Because the closed path vector sum $\oint d\vec{l}$ is always exactly zero (you end where you started), the net translation force on any closed loop in a uniform field is zero.

However, do not let this deceive you. While the loop cannot fly off in a straight line, different segments of the loop experience forces in opposite directions. This does not push the loop, but it creates a net torque , causing the loop to spin. This torque forms the bedrock mechanics behind DC electric motors.

Play with the loop below. Notice how the red force arrows ALWAYS point in opposite directions, canceling out translational movement, but their leverage creates rotational torque.

The Geometry of Torque

Why does the loop spin? In the simulation above, look at the flat state ( $90^\circ$ ). There are two forces pulling on opposite sides of the wire. From basic mechanics, a twisting force (Torque, $\tau$ ) is calculated by multiplying the Force by the distance between them (the width of the loop, $w$ ).

We know the magnetic force on one wire segment is $F = I L B$ . If we multiply that force by the width of the loop to get the torque, we get:

\tau = (I L B) \times w = I (L \cdot w) B

Notice the geometry hidden in the math: Length ( $L$ ) multiplied by width ( $w$ ) is simply the Area ( $A$ ) of the loop! The equation simplifies beautifully to $\tau = I A B$ .

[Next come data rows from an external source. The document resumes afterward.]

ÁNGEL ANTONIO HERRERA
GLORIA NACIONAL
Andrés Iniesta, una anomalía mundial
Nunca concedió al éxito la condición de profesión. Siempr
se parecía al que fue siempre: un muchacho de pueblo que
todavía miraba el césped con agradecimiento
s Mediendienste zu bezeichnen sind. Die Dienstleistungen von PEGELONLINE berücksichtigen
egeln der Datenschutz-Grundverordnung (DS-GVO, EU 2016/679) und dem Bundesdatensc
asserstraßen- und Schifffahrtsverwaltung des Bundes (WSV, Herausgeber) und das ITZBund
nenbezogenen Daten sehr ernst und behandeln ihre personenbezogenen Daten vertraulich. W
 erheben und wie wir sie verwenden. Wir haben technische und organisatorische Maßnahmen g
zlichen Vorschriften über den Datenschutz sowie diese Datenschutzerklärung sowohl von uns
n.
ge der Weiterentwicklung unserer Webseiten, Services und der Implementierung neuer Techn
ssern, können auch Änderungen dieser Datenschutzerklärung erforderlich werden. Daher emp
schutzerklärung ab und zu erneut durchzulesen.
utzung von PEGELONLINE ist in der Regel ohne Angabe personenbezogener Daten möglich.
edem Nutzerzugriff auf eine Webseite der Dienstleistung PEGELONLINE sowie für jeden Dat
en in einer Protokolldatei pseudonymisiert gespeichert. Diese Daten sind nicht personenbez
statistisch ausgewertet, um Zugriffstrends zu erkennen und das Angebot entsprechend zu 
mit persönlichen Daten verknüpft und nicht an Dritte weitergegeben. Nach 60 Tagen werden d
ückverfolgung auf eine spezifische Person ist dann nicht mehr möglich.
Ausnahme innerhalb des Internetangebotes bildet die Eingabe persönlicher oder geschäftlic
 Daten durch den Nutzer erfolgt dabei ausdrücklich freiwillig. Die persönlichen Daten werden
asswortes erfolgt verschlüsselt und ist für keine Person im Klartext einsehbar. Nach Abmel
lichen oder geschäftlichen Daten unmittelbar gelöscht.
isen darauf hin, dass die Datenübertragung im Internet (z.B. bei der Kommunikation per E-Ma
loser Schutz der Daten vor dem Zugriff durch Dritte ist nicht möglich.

The Magnetic Dipole Moment ( $\mu$ )

Because the combination of "Current $\times$ Area" universally determines how much twisting leverage a loop has, physicists gave it a special name: the Magnetic Dipole Moment ( $\vec{\mu}$ ). If the coil has multiple turns of wire ( $N$ ), we multiply by that as well:

\mu = N I A

The direction of $\vec{\mu}$ points perfectly perpendicular to the surface area of the loop (the blue arrow in the simulator). With this vector defined, the total torque acting on any loop at any angle is simply a cross product:

\vec{\tau} = \vec{\mu} \times \vec{B} \quad \implies \quad |\tau| = \mu B \sin\theta

Concept Checks

Balancing Gravity

A copper wire segment of length

L = 0.50\text{ m}

and mass

m = 10\text{ g}

is suspended horizontally in a uniform magnetic field

B = 0.50\text{ T}

pointing perfectly into the page. What current is required to perfectly balance the gravitational pull? (Use

g = 9.8\text{ m/s}^2

)

Parallel Force Dropoff

A conductor wire carrying a powerful 10.0 A current is laid perfectly parallel to a very strong 3.0 Tesla magnetic field. What is the magnetic force per unit length acting on the wire?

Flexible Wire Deflection

A straight, flexible copper wire is suspended horizontally inside a uniform magnetic field pointing vertically into the page. If a strong electric current is run through the wire from left to right (

+x

-direction), which way will the wire bend? What if the current is reversed?

Calculating Dipole Moment

A circular coil of wire with 50 turns has a radius of

0.10\text{ m}

. It carries a current of

2.0\text{ A}

. What is the magnitude of its magnetic dipole moment?

Torque Orientations

A rectangular current loop is placed in a uniform magnetic field. At what angle between the loop's surface normal (

\vec{\mu}

) and the magnetic field (

\vec{B}

) does the loop experience maximum torque? At what angle does it experience zero torque?